Alois Schöpf, Autor und Journalist, lebt bei Innsbruck. Alois Schöpf schreibt seit 37 Jahren in Zeitungen und Zeitschriften, zuletzt seit 28 Jahren in der Tiroler Tageszeitung, pointierte und viel gelesene Kolumnen. Er ist einer der dienstältesten Kolumnisten Österreichs. Zahlreiche Veröffentlichungen, bei Limbus: Vom Sinn des Mittelmaßes (2006), Heimatzauber (2007), Die Sennenpuppe (2008), Platzkonzert (2009), Die Hochzeit (2010), Glücklich durch Gehen (2012), Wenn Dichter nehmen (2014), Kultiviert sterben (2015) und Tirol für Fortgeschrittene (2017). Zuletzt erschien in der Edition Raetia Bozen gemeinsam mit dem Fotografen und Regisseur Erich Hörtnagl "Sehnsucht Meer, Vom Glück in Jesolo", die italienische Übersetzung wurde zeitgleich präsentiert. Und es erschien, wieder bei Limbus, "Der Traum vom Glück, Ausgewählte Alpensagen". Schöpf ist auch Gründer der Innsbrucker Promenadenkonzerte und leitete das erfolgreiche Bläserfestival fünfundzwanzig Jahre lang bis 2019.

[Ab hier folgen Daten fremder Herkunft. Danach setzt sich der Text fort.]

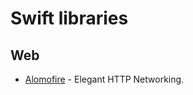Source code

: # Swift libraries
## Web
- [Alomofire](https://github.com/Alamofire/Alamofire) - Elegant HTTP Networking.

Dieser Beitrag hat 2 Kommentare

  1. Max Leitinger

    Wie geil ist das denn, das Epizentrum des Bösen, nun als Bildband – danke für die Anregung! Da weiß der selbstgefällige und scheintolerante Landsmann sofort wieder, dass er auf der Seite der Guten steht, für mich eine echte Buchempfehlung für Weihnachten! So deutlich und gut bebildert kommt uns die verderblich-unchristliche Seite selten zu Gesicht!

  2. Rinaldo

    Lieber Alois,
    Dein Freund, der Lois, muss Dir jedenfalls zu innigem Dank verpflichtet sein, für die Gratiswerbung im schoepfblog, und auch der Buchhandel, für den dadurch zu erwartenden Umsatzzuwachs um zumindest ein Exemplar. Der Inhaltsangabe dieses Werkes ist zu entnehmen, dass sich der Lois Hechenblaikner mit seiner Kamera mitten unter diesen, außer Rand und Band geratenen feiernden Menschen befunden hat, ebenso „auf den Hinterbühnen der Hüttengaudi“. Ein glattes Wunder, dass er sich nicht infiziert hat – oder hat er?
    Mit seiner Bilddokumentation betreibt er angeblich „fotografische Kultursoziologie“ und erlaubt einen ungeschönten Blick auf die Mechanismen einer profitorientierten und verantwortungslosen Vergnügungsindustrie.
    Eine Wortmeldung zu diesem Thema, Deines mit Y geschriebenen Namenskollegen und weisen Visionärs fehlt mir bis heute – vielleicht im soeben bestellten Buch enthalten. Ich kann es kaum erwarten.